North Atlantic Oscillation anomalies vary dramatically from month to month due to changes in indirect solar forcing.
“In addition, solar activity affects the frequency of extremely cold winters in the midlatitudes of the Northern Hemisphere.”
Extreme cold winter events are discretely solar driven by changes in indirect solar forcing, via the NAO/AO. This short centennial solar minimum has seen fewer extreme cold events than the average, and many of the discretely driven negative NAO/AO anomalies have not been in the winters.
Figure 67 has an issue, it shows higher planetary wave amplitude in the mid 1970’s and mid 1980’s, during positive NAO regimes when the AMO was the coldest. During the fastest and hottest solar wind states of the space age.

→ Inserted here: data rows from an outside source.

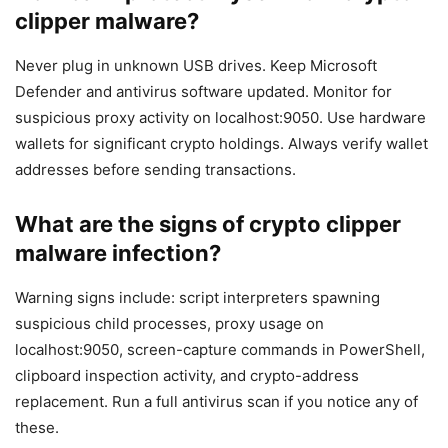
clipper malware?
Never plug in unknown USB drives. Keep Microsoft
Defender and antivirus software updated. Monitor for
suspicious proxy activity on localhost:9050. Use hardware
wallets for significant crypto holdings. Always verify wallet
addresses before sending transactions.
What are the signs of crypto clipper
malware infection?
Warning signs include: script interpreters spawning
suspicious child processes, proxy usage on
localhost:9050, screen-capture commands in PowerShell,
clipboard inspection activity, and crypto-address
replacement. Run a full antivirus scan if you notice any of
these.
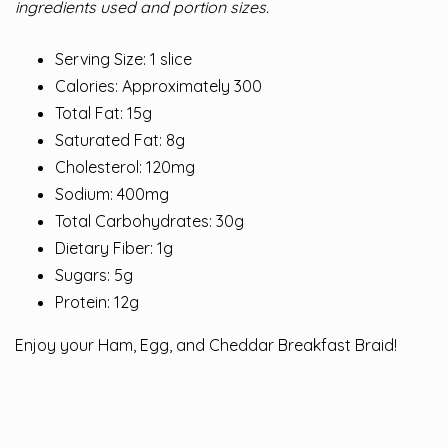
ingredients used and portion sizes.
Serving Size: 1 slice
Calories: Approximately 300
Total Fat: 15g
Saturated Fat: 8g
Cholesterol: 120mg
Sodium: 400mg
Total Carbohydrates: 30g
Dietary Fiber: 1g
Sugars: 5g
Protein: 12g
Enjoy your Ham, Egg, and Cheddar Breakfast Braid!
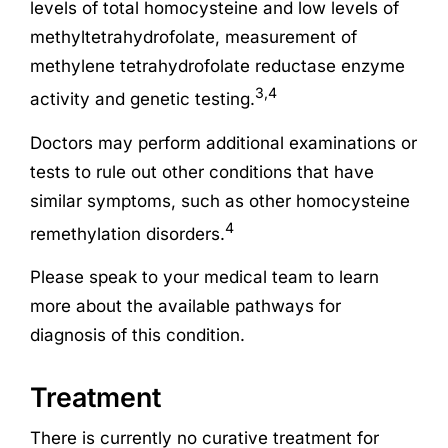
levels of total homocysteine and low levels of
methyltetrahydrofolate, measurement of
methylene tetrahydrofolate reductase enzyme
3,4
activity and genetic testing.
Doctors may perform additional examinations or
tests to rule out other conditions that have
similar symptoms, such as other homocysteine
4
remethylation disorders.
Please speak to your medical team to learn
more about the available pathways for
diagnosis of this condition.
Treatment
There is currently no curative treatment for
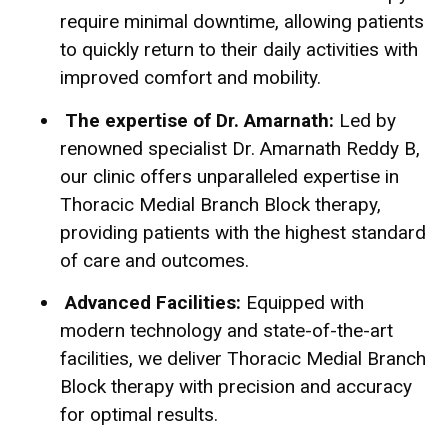
require minimal downtime, allowing patients
to quickly return to their daily activities with
improved co
mfort and mobility.
The expertise of Dr. Amarnath:
Led by
renowned specialist Dr. Amarnath Reddy B,
our clinic offers unparalleled expertise in
Thoracic Medial Branch Block therapy,
providing patients with the highest standard
of care and outcomes.
Advanced Facilities:
Equipped with
modern technology and state-of-the-art
facilities, we deliver Thoracic Medial Branch
Block therapy with precision and accuracy
for optimal results.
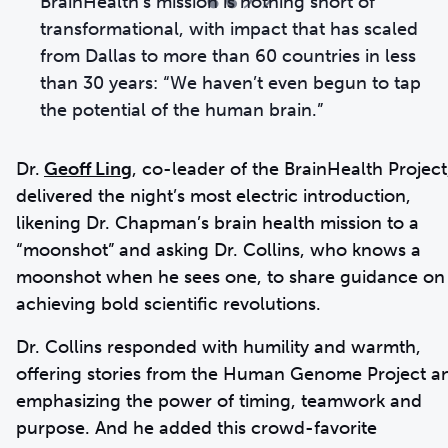
“”
BrainHealth’s mission is nothing short of
transformational, with impact that has scaled
from Dallas to more than 60 countries in less
than 30 years: “We haven’t even begun to tap
the potential of the human brain.”
Dr.
Geoff Ling
, co-leader of the BrainHealth Project
delivered the night’s most electric introduction,
likening Dr. Chapman’s brain health mission to a
“moonshot” and asking Dr. Collins, who knows a
moonshot when he sees one, to share guidance on
achieving bold scientific revolutions.
Dr. Collins responded with humility and warmth,
offering stories from the Human Genome Project a
emphasizing the power of timing, teamwork and
purpose. And he added this crowd-favorite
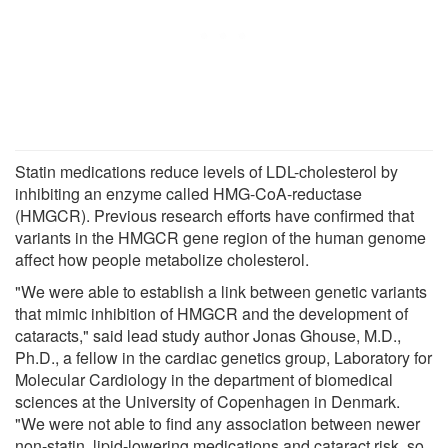
Statin medications reduce levels of LDL-cholesterol by
inhibiting an enzyme called HMG-CoA-reductase
(HMGCR). Previous research efforts have confirmed that
variants in the HMGCR gene region of the human genome
affect how people metabolize cholesterol.
"We were able to establish a link between genetic variants
that mimic inhibition of HMGCR and the development of
cataracts," said lead study author Jonas Ghouse, M.D.,
Ph.D., a fellow in the cardiac genetics group, Laboratory for
Molecular Cardiology in the department of biomedical
sciences at the University of Copenhagen in Denmark.
"We were not able to find any association between newer
non-statin, lipid-lowering medications and cataract risk, so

“According to this hypothesis, as shown in figure 81c, then cooling observed in the late 19th century can be attributed to increased heat transport caused by low solar activity and a shift into the negative phase of the multidecadal oscillation. On the other hand, the early 20th century saw a warming initiated by the shift to a positive phase (decrease in heat transport) of the multidecadal oscillation and the influence of the Modern Solar Maximum since the mid-1930s. The cooling in the mid-20th century resulted from the shift to a negative phase in the multidecadal oscillation. This cooling effect was mitigated by a counteracting effect on stratospheric transport due to high solar activity. In the late 20th century, both forcings again contributed to warming. However, in the 21st century, low solar activity has acted as a dampening factor, potentially leading to a decrease in the rate of warming, as the multidecadal oscillation is expected to turn negative in the mid-2020s.”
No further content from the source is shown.